123. For the duration of the visa, the actual costs to the community are minimal. The family are living in regional Australia, and there will be some effect on Kayban if he does not receive the specialist treatment available in Australia. As a result, the Tribunal finds that granting the visa would not result in an undue cost to the Australian community within the terms of PIC 4007(2)(b). Therefore PIC 4007(1)(c) is be waived subject to Kayban satisfying all other requirements for the visa.
124. Given the findings above, the appropriate course is to remit the application for the visa to the Minister to consider the remaining criteria for the visa.
DECISION
125. The Tribunal remits the application for a Temporary Skills Shortage (Class GK) visa for reconsideration, with the direction that the applicant meets the following criteria for a Subclass 482 (Temporary Skills Shortage) visa:
·PIC 4007(2)(b) for the purposes of cl.482.317 of Schedule 2 to the Regulations.
Kate Millar
Senior MemberATTACHMENT
Migration Regulations 1994
Schedule 4
4007(1) The applicant:
(aa) if the applicant is in a class of persons specified by the Minister in an instrument in writing for this paragraph:
(i)must undertake any medical assessment specified in the instrument; and
(ii)must be assessed by the person specified in the instrument;
unless a Medical Officer of the Commonwealth decides otherwise; and
(ab) must comply with any request by a Medical Officer of the Commonwealth to undertake a medical assessment; and
(a) is free from tuberculosis; and
(b) is free from a disease or condition that is, or may result in the applicant being, a threat to public health in Australia or a danger to the Australian community; and
(c) subject to subclause (2) — is free from a disease or condition in relation to which:
(i)a person who has it would be likely to:
(A)require health care or community services; or
(B)meet the medical criteria for the provision of a community service;
during the period described in subclause (1A); and
(ii)the provision of the health care or community services would be likely to:
(A)result in a significant cost to the Australian community in the areas of health care and community services; or
(B)prejudice the access of an Australian citizen or permanent resident to health care or community services;
regardless of whether the health care or community services will actually be used in connection with the applicant; and
(d) if the applicant is a person from whom a Medical Officer of the Commonwealth has requested a signed undertaking to present himself or herself to a health authority in the State or Territory of intended residence in Australia for a follow-up medical assessment — has provided the undertaking.
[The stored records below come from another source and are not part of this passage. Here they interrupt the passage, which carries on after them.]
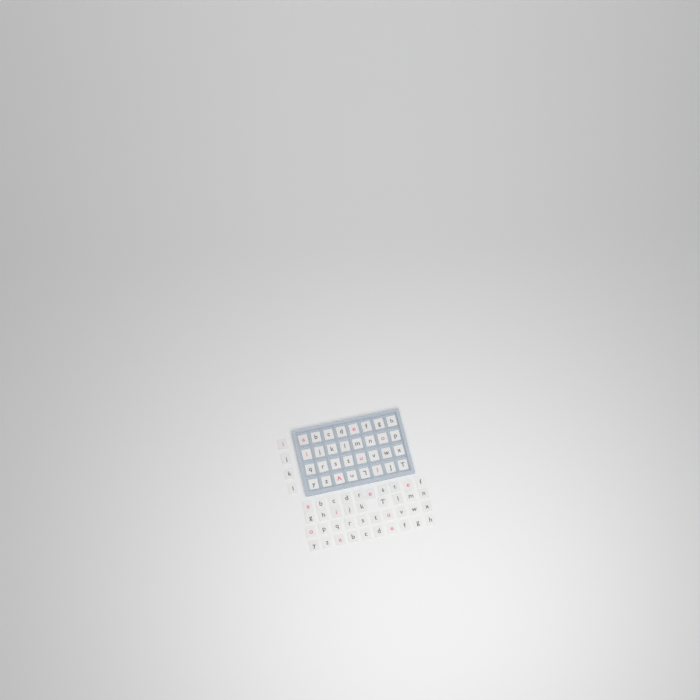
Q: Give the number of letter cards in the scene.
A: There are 75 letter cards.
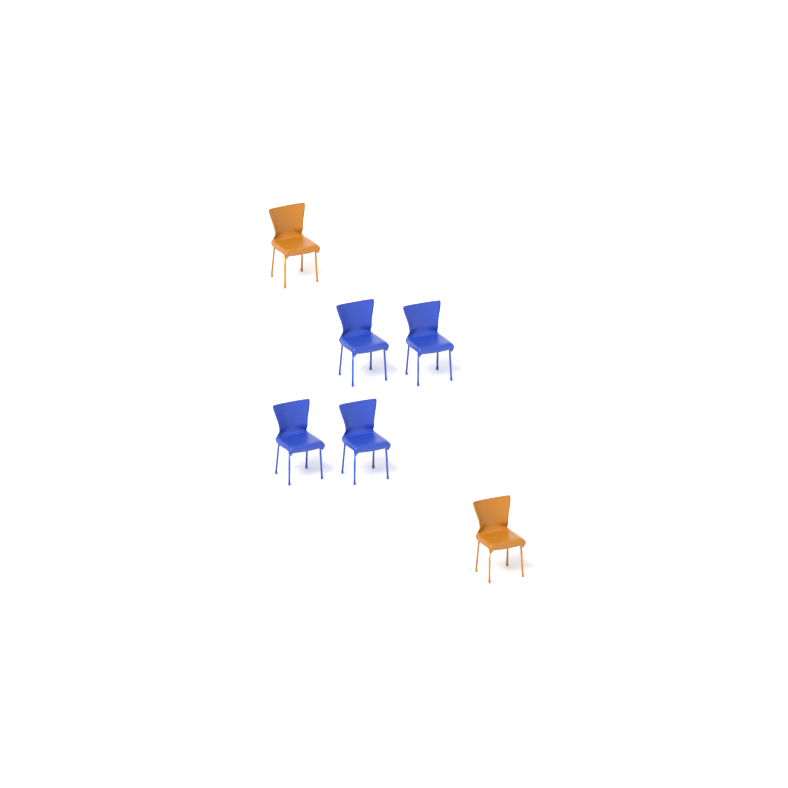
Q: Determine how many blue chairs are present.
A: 4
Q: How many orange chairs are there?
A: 2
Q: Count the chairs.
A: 6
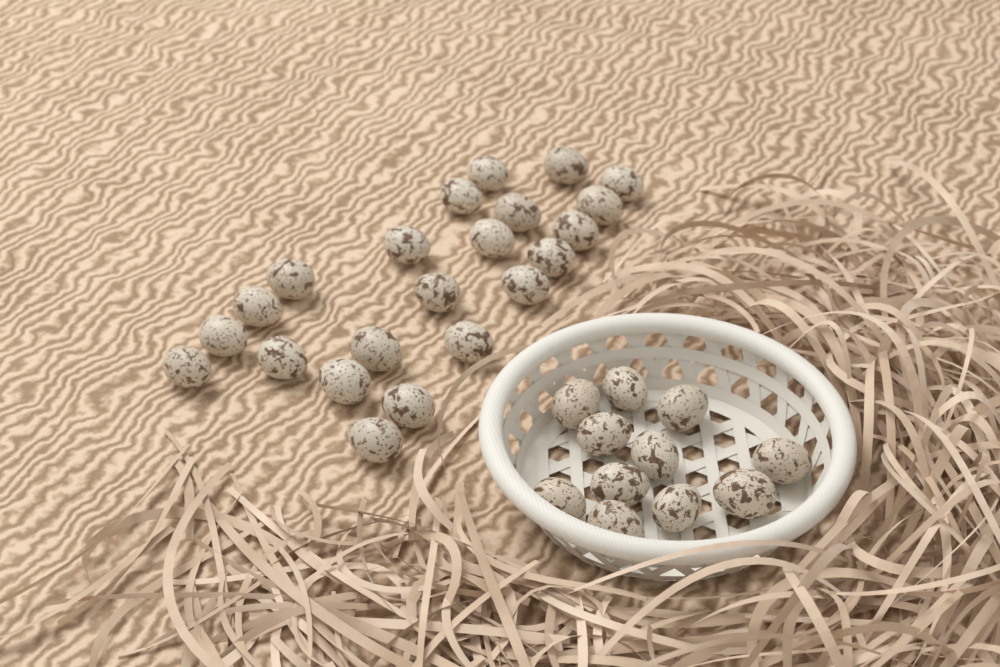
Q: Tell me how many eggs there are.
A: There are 33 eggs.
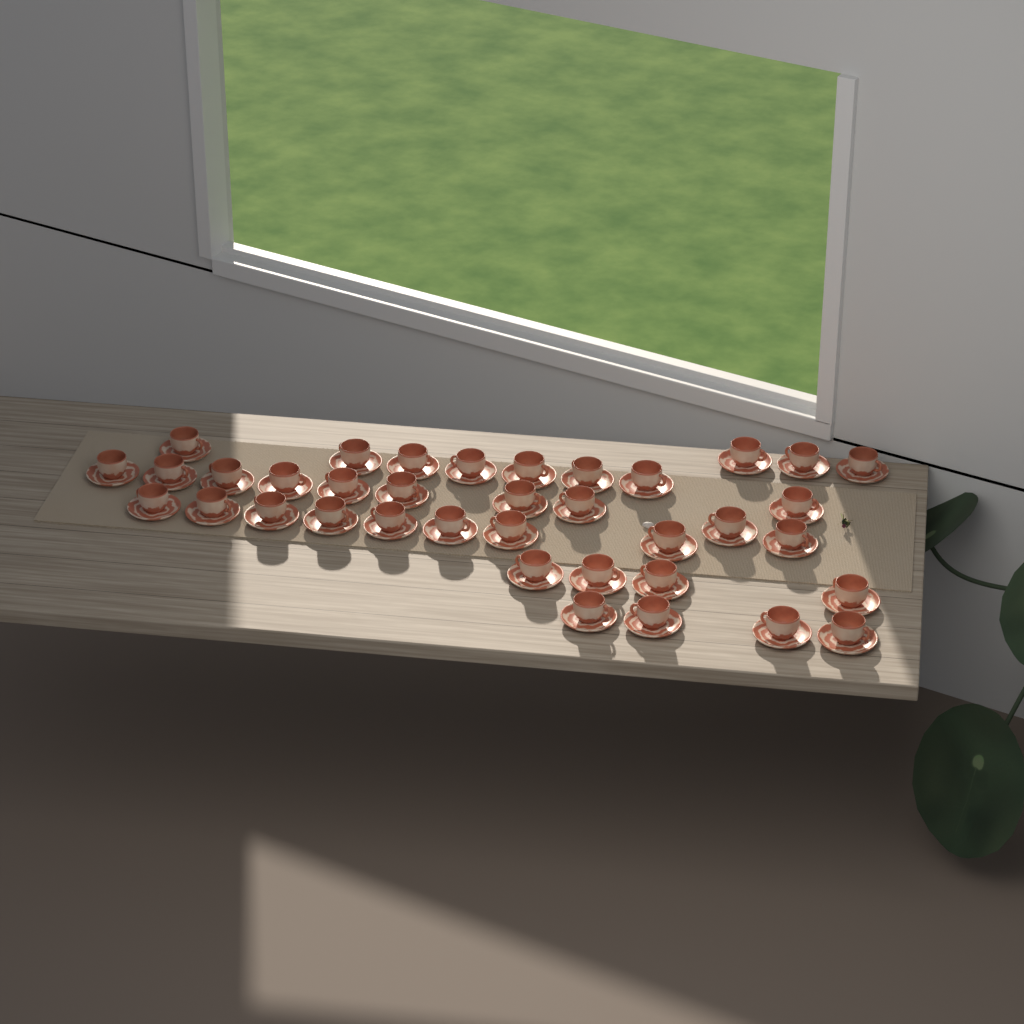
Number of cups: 37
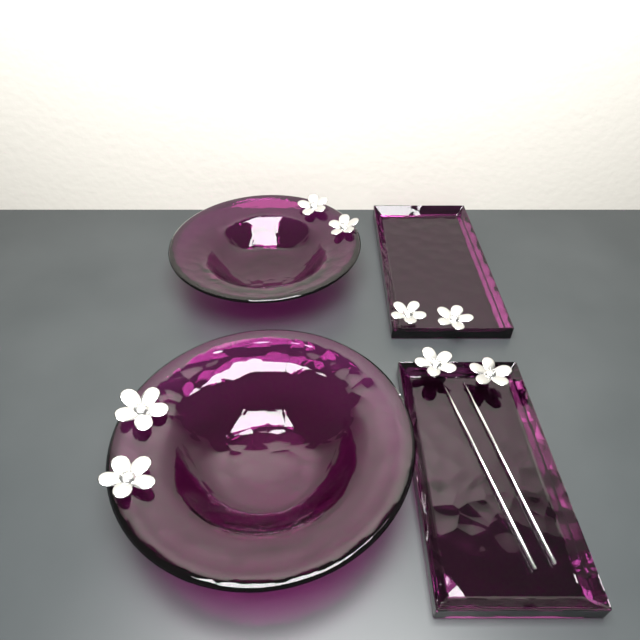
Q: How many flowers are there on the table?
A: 8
(1A)For subparagraph (1)(c)(i), the period is:
(a) for an application for a permanent visa — the period commencing when the application is made; or
(b) for an application for a temporary visa:
(i)the period for which the Minister intends to grant the visa; or
(ii)if the visa is of a subclass specified by the Minister in an instrument in writing for this subparagraph — the period commencing when the application is made.
(1B)If:
(a) the applicant applies for a temporary visa; and
(b) the subclass being applied for is not specified by the Minister in an instrument in writing made for subparagraph (1A)(b)(ii);
the reference in sub-subparagraph (1)(c)(ii)(A) to health care and community services does not include the health care and community services specified by the Minister in an instrument in writing made for this subclause.
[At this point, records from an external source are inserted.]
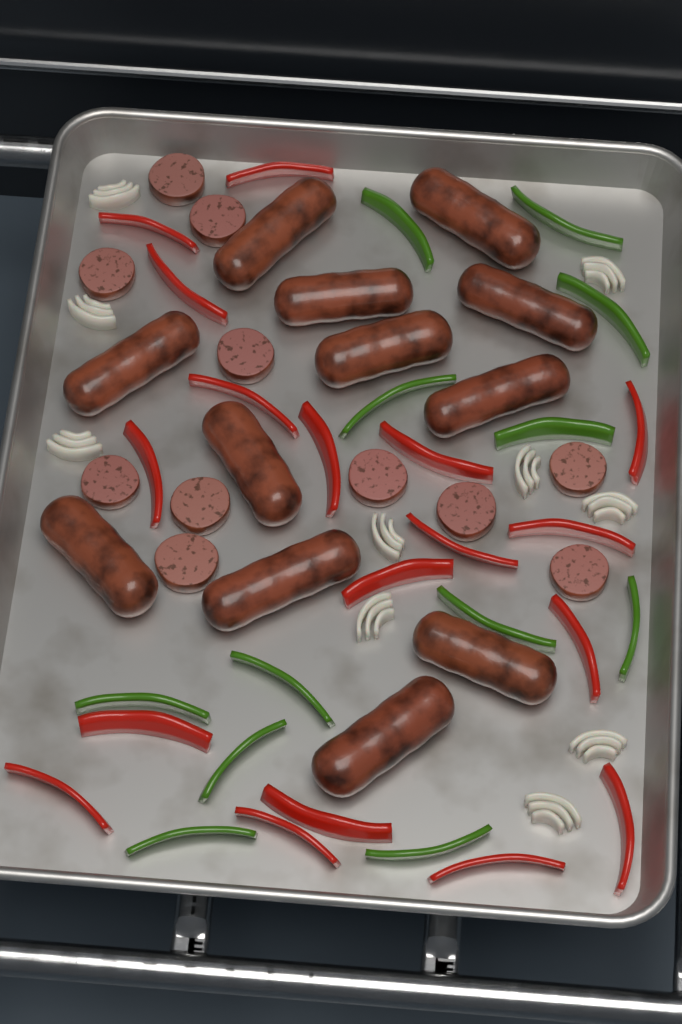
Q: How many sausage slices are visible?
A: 11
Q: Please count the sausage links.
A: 12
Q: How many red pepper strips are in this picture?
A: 18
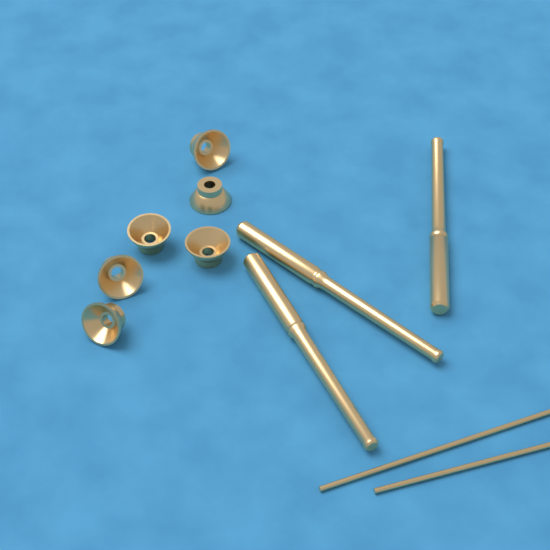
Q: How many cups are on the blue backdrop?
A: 6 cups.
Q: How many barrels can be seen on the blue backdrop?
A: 3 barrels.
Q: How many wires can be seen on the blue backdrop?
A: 2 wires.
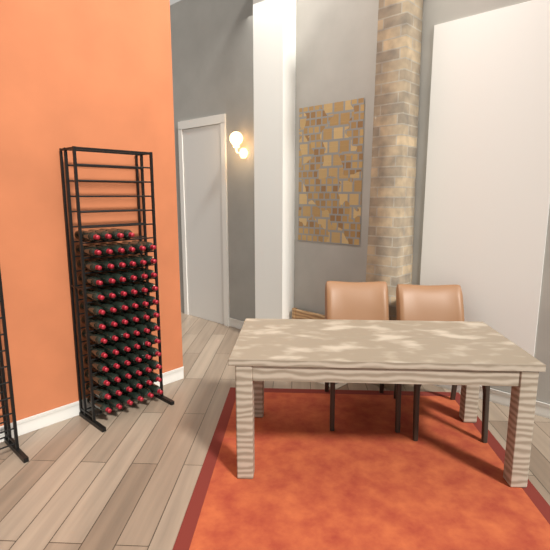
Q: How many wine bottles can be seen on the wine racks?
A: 76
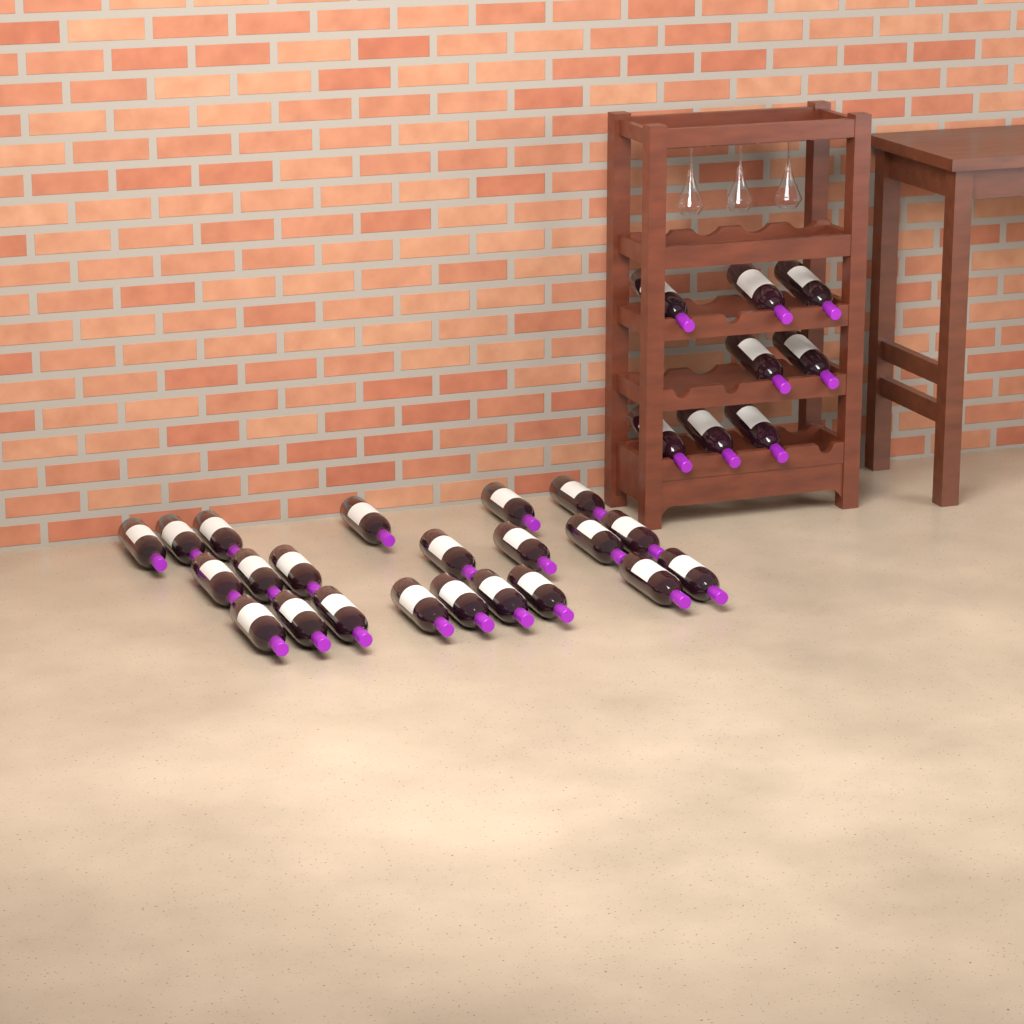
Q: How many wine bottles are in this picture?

(2)The Minister may waive the requirements of paragraph (1)(c) if.
(a) the applicant satisfies all other criteria for the grant of the visa applied for; and
(b) the Minister is satisfied that the granting of the visa would be unlikely to result in:
(i)undue cost to the Australian community; or
(ii)undue prejudice to the access to health care or community services of an Australian citizen or permanent resident.